Over the last couple of years, book piracy has gone from a furtive, limited activity to something approaching a political movement.
If you're not familiar with what's been going on in the world of online book sharing, or how it relates to the larger free culture movement, there are two recent interviews with Prof. Gabriella Coleman of New York University worth listening to:
The Quest for a Free Culture
(Radio Berkman 135, with interviewer Elizabeth Stark)
Gabriella Coleman on digital book piracy
(on the CBC radio show "Spark", with interviewer Nora Young)
In the Radio Berkman interview, listen especially for the section starting at 4:40:
"Digital piracy online has produced a commons. I mean let's talk about book piracy today.
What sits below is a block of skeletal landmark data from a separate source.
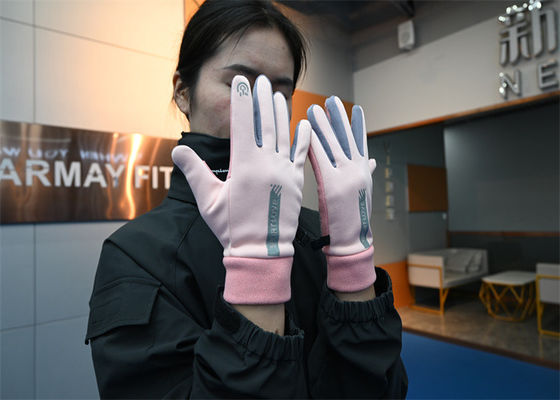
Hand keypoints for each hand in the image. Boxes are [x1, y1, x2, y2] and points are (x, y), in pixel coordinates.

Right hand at [172, 75, 310, 303]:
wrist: (261, 253)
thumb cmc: (232, 229)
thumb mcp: (209, 201)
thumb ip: (195, 172)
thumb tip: (177, 151)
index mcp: (244, 166)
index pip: (242, 125)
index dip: (242, 101)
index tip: (242, 83)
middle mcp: (267, 164)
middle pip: (265, 124)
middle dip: (263, 100)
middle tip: (262, 80)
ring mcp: (285, 172)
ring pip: (284, 135)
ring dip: (281, 113)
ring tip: (278, 95)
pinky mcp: (297, 183)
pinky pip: (301, 155)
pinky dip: (303, 138)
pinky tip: (305, 123)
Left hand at [307, 96, 375, 292]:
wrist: (351, 242)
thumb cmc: (353, 221)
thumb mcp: (363, 194)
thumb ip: (365, 173)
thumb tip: (370, 161)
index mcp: (364, 171)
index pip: (361, 142)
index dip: (357, 124)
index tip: (354, 109)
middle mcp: (358, 170)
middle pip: (347, 137)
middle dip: (338, 118)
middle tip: (331, 100)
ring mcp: (346, 175)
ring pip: (334, 143)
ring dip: (324, 124)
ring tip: (316, 108)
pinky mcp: (332, 184)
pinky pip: (320, 158)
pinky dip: (314, 142)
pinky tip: (307, 130)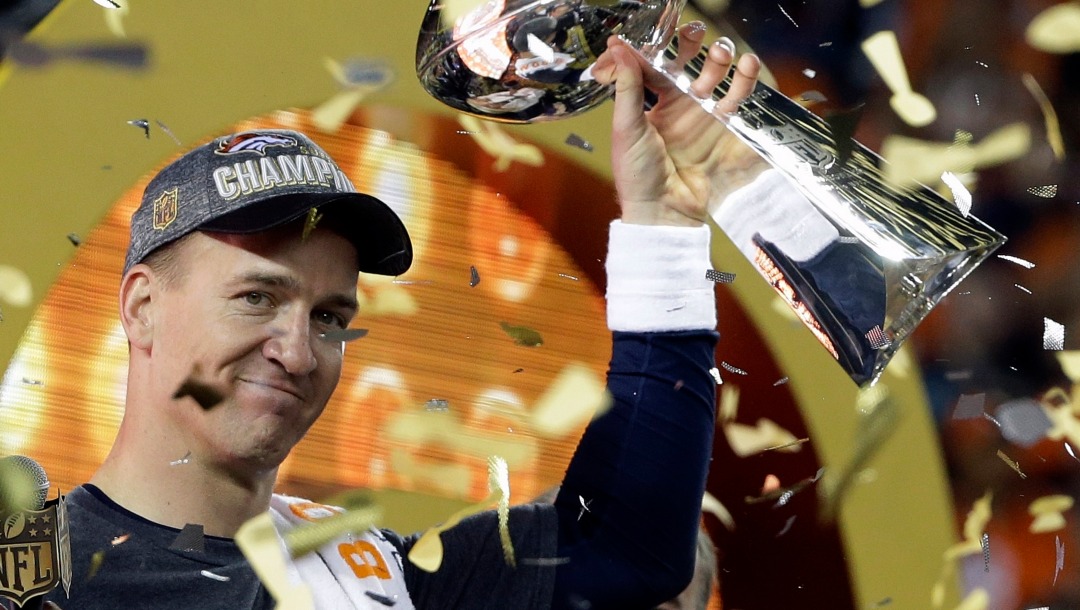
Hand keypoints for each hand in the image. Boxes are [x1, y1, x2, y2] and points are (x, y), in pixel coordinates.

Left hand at [591, 23, 760, 226]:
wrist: (666, 212)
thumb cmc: (638, 175)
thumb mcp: (627, 128)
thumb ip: (627, 86)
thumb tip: (617, 48)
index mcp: (651, 104)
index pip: (655, 63)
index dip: (657, 44)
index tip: (660, 26)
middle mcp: (679, 106)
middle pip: (690, 62)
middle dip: (694, 44)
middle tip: (695, 34)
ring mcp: (704, 116)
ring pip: (717, 74)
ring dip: (721, 58)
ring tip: (723, 53)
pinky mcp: (727, 129)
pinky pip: (740, 97)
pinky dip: (747, 79)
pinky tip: (748, 65)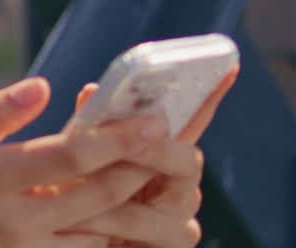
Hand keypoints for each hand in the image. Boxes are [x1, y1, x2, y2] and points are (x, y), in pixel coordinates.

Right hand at [0, 77, 174, 247]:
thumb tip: (43, 86)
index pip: (68, 156)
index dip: (116, 138)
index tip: (150, 120)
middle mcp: (12, 220)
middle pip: (96, 195)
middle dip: (138, 168)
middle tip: (166, 144)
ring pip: (98, 233)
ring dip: (131, 208)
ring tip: (154, 181)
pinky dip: (104, 238)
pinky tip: (115, 218)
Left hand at [56, 65, 239, 246]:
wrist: (73, 244)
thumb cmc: (79, 201)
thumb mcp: (82, 159)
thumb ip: (92, 131)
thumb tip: (91, 90)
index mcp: (164, 156)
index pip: (191, 121)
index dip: (210, 96)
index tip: (228, 65)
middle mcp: (181, 187)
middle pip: (185, 159)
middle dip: (151, 148)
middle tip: (125, 142)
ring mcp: (180, 222)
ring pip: (158, 198)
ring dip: (109, 193)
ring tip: (67, 187)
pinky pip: (140, 232)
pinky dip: (100, 223)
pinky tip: (71, 220)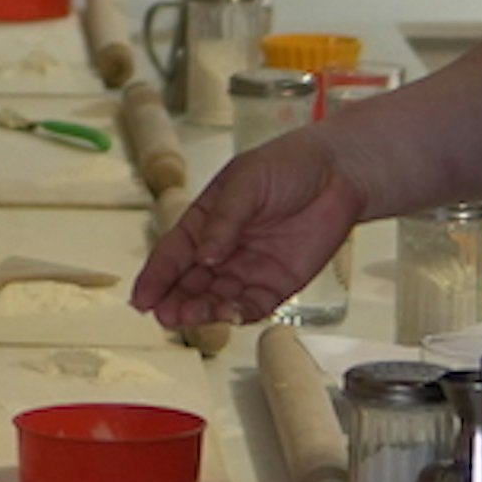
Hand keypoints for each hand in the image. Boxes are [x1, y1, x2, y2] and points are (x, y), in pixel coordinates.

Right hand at [130, 127, 363, 327]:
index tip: (141, 299)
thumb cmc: (288, 165)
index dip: (156, 277)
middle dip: (175, 301)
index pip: (173, 253)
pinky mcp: (277, 285)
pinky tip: (229, 315)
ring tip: (194, 316)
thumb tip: (205, 257)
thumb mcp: (246, 182)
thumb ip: (225, 220)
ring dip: (203, 311)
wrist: (340, 173)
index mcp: (205, 221)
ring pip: (216, 299)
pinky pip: (252, 306)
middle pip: (190, 283)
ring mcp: (248, 270)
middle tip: (166, 315)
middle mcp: (222, 250)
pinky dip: (238, 314)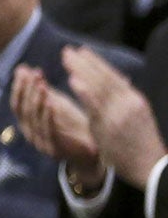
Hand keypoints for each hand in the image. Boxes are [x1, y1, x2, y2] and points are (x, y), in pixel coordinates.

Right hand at [10, 65, 103, 190]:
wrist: (91, 151)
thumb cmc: (72, 125)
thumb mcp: (55, 103)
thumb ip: (40, 89)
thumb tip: (23, 68)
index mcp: (28, 123)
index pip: (17, 104)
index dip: (19, 87)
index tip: (25, 69)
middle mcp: (29, 133)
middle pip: (23, 110)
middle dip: (28, 91)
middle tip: (35, 74)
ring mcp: (40, 142)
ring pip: (34, 119)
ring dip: (37, 100)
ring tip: (42, 85)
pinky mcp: (54, 149)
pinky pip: (48, 131)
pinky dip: (48, 116)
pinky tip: (51, 103)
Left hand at [64, 45, 167, 188]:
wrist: (151, 166)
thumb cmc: (141, 144)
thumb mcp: (137, 116)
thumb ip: (126, 100)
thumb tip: (122, 82)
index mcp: (134, 99)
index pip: (113, 76)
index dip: (96, 62)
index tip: (82, 51)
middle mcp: (128, 102)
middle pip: (104, 77)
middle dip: (84, 62)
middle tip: (67, 50)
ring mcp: (119, 114)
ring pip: (98, 87)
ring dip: (80, 70)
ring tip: (66, 58)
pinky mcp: (110, 127)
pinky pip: (94, 106)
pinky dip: (83, 91)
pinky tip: (72, 81)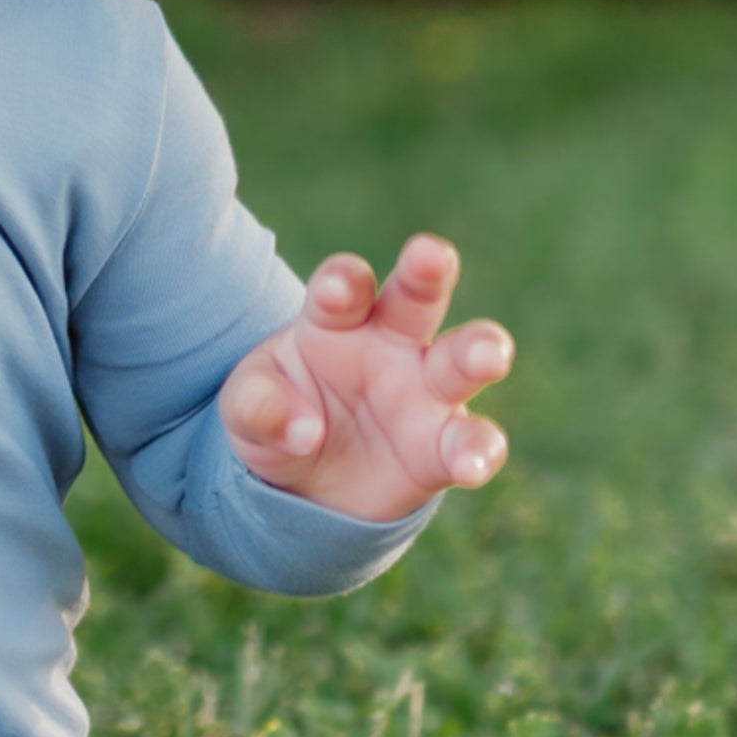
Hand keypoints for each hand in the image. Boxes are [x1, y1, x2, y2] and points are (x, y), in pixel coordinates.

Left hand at [219, 234, 512, 523]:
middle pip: (415, 297)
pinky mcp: (443, 447)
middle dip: (426, 274)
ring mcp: (425, 393)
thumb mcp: (247, 411)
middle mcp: (391, 344)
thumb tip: (302, 431)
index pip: (345, 286)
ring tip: (489, 356)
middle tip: (431, 254)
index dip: (343, 282)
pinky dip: (478, 450)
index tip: (337, 290)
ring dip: (479, 351)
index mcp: (337, 320)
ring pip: (461, 360)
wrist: (306, 482)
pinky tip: (472, 463)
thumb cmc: (279, 416)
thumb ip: (259, 410)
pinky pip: (471, 442)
It is unbelievable, the amount of books being shared, combined with, in the case of aaaarg, discussion. There's actually a community. But it's illegal, full on, right? And so there's definitely this legal commons and illegal commons, and I do think it's important to recognize the ... similarities and differences. In some ways, the pirate commons is valuable precisely because of its transgression, and its message that sometimes the law is overbearing, and legal solutions, even lauadable ones like Creative Commons, are not simply enough. And so from my ... more activist perspective, I think a healthy ecology has both legal and illegal ... modes of organizing, as opposed to playing a politics of the 'authentic' versus 'inauthentic' modes of sharing."
The interviews are a clear-headed and provocative explanation of what's happening with books now. She compares it to the earlier revolution in digital music sharing and to the free software movement, and discusses how people's attitudes about this kind of sharing are changing, and why.
(I normally don't use the word "piracy" to refer to sharing, but Prof. Coleman makes the point that, unlike "theft", there is a tradition of "piracy" being used by both proponents and opponents of the activity.)